Allied to this is the increasing hate speech, and of great concern blunt statements by both senior party members like Owen Ncube, as well as by local leaders.
The former threatened violence worse than 2008 against “sellouts”. Abton Mashayanyika, who suggested that Nelson Chamisa and his family should be killed is yet to be prosecuted, and these two cases indicate the impunity with which violence and hate speech receive.
Added to overt violence are the concerns about food relief, and the evidence that this is increasingly partisan, deeply worrying when the peak of food insecurity will be in the months immediately prior to the elections in 2023.
Civil society organisations have also noted the increasing partisan behaviour of traditional leaders, with some reports that people are being threatened with expulsion from their local area if Zanu PF does not win in the local area.
All of this is undermining the work of the churches in building peace within communities.
With all these concerns, the policy dialogue addressed the mechanisms for controlling OVT, and in making important points about the law, law enforcement, and the judiciary, a central point was the lack of political will to ensure compliance with the constitution and the laws.
The points about controlling OVT were straight forward:
- There is a major gap in adherence to constitutionalism, with many laws not yet in compliance with the constitution. This requires not only a serious attempt at reform, but also compliance with international law and best practices.
- For example, adherence to the African Charter on Democracy, Elections and Governance, where, in Article 11, the government shall develop the necessary legislative and policy frameworks to establish and strengthen a culture of democracy and peace. The Charter also requires states to create inclusive institutions and create a culture of consensus.
- The existing legislation gives the Zimbabwe Electoral Commission (ZEC) the requisite power to achieve this, and ZEC does in fact set up multiparty committees, but always too late for these to be effective in creating a conducive, non-violent climate.
The requirement for an enforceable code of conduct for elections needs to be taken on forcefully by ZEC, and not displaced to other state agencies or commissions.
- This point relates particularly to the conduct of the ZRP who show little signs of proactivity in dealing with violence, and not even a credible attempt at arresting perpetrators of violence or hate speech.
- ZEC can also make greater use of the institutional support that can be given by civil society and other stakeholders and needs to make credible attempts to curb the proliferation of hate speech, especially that on social media.

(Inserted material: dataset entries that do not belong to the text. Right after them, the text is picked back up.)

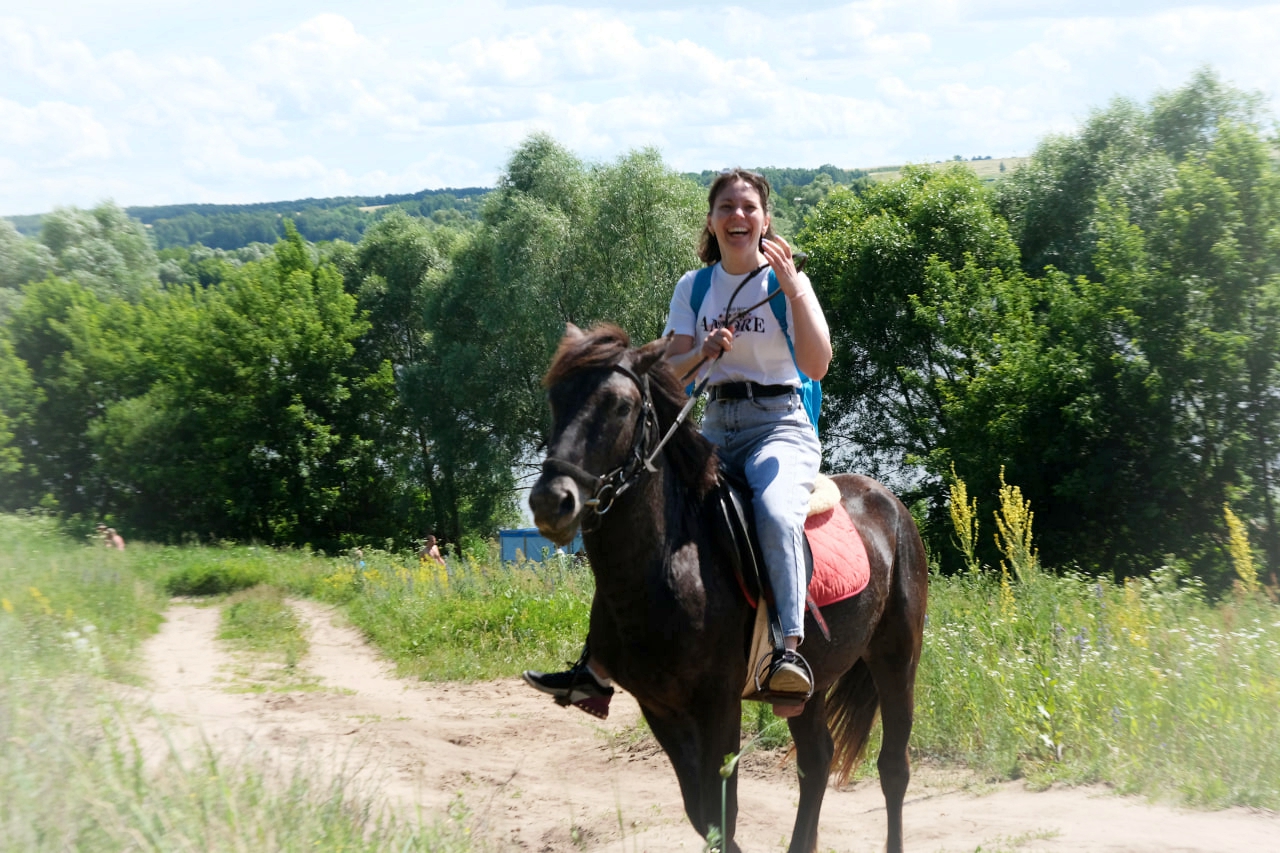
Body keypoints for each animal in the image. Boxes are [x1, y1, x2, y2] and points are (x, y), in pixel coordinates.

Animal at [529, 320, 931, 850]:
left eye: (620, 405)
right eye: (556, 398)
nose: (551, 501)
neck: (668, 563)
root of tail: (891, 503)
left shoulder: (717, 702)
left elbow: (724, 811)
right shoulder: (658, 706)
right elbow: (705, 817)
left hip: (896, 655)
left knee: (893, 768)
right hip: (812, 680)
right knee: (817, 761)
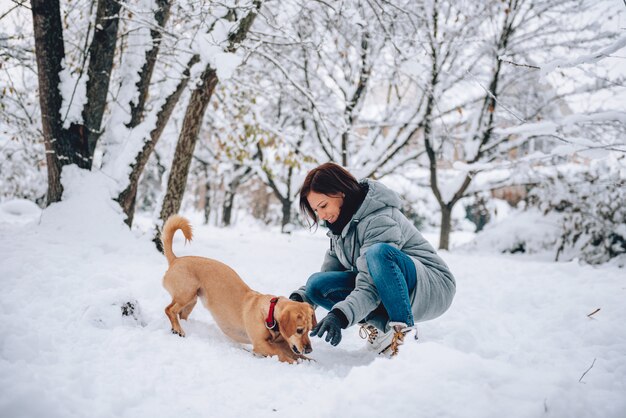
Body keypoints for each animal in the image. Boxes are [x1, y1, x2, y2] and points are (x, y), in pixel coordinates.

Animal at [160, 216, 314, 362]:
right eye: (299, 330)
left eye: (309, 330)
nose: (309, 350)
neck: (269, 313)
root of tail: (175, 259)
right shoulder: (261, 344)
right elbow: (281, 354)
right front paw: (293, 362)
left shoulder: (284, 343)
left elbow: (296, 354)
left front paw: (310, 360)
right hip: (186, 294)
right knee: (169, 310)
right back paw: (178, 329)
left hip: (192, 300)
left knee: (181, 315)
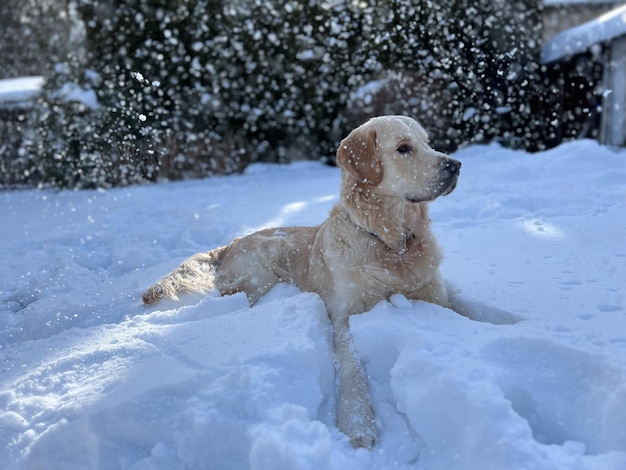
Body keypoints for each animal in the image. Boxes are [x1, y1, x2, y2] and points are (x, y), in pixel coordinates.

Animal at [144, 114, 460, 448]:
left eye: (428, 143)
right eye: (403, 148)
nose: (455, 165)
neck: (389, 245)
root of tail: (231, 243)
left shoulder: (436, 297)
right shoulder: (344, 318)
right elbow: (352, 368)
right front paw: (357, 423)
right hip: (265, 262)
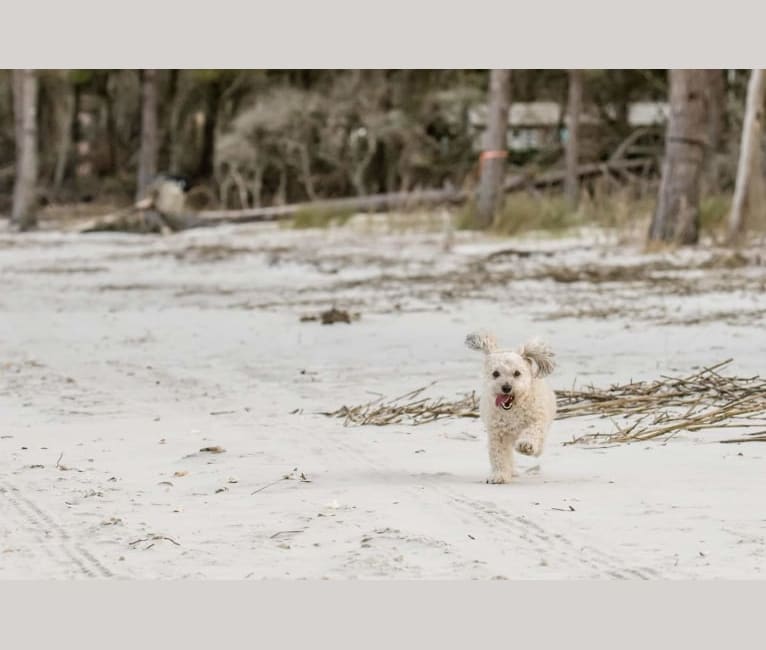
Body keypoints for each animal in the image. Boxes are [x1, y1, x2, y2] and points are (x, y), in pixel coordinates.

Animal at [468, 332, 560, 484]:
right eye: (495, 373)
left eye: (517, 373)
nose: (506, 387)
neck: (513, 409)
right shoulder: (497, 434)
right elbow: (499, 455)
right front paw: (499, 475)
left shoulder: (537, 420)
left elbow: (533, 431)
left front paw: (526, 445)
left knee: (540, 442)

- The mechanisms for dealing with disputes are also in serious need of overhaul. Little has changed in the way that the courts deal with disputes and the old rules still apply.
This is crucial as the citizenry needs to be confident that disputes are dealt with expeditiously and professionally.
The main point raised in looking at ensuring Insulation is that all the frameworks are present, but the political will is missing for both reforms and full application of what actually exists.
Again, this Election Series Dialogues has raised more questions than answers but raised the deep fears about yet another violent election, a view shared by all participants, and raised in all the previous dialogues.
It was difficult to come to any clear conclusion about what needs to done moving forward and ensuring insulation, but two points were made that deserve attention.
- In order to increase international pressure for reforms an explicit adherence to existing laws and standards, the Commonwealth needs to be approached, made aware of the developments currently, and deal with the conflict of interest in Sadc countries over their simultaneous membership of the Commonwealth and Sadc.
Violent elections were the major reason for suspending Zimbabwe in 2002.
- Noting the success of the church-driven peace accord in South Africa, and the on-the-ground methods of preventing violence, there is need for the Zimbabwean churches to adopt a similar approach and provide both monitoring of and active presence at all elections activities.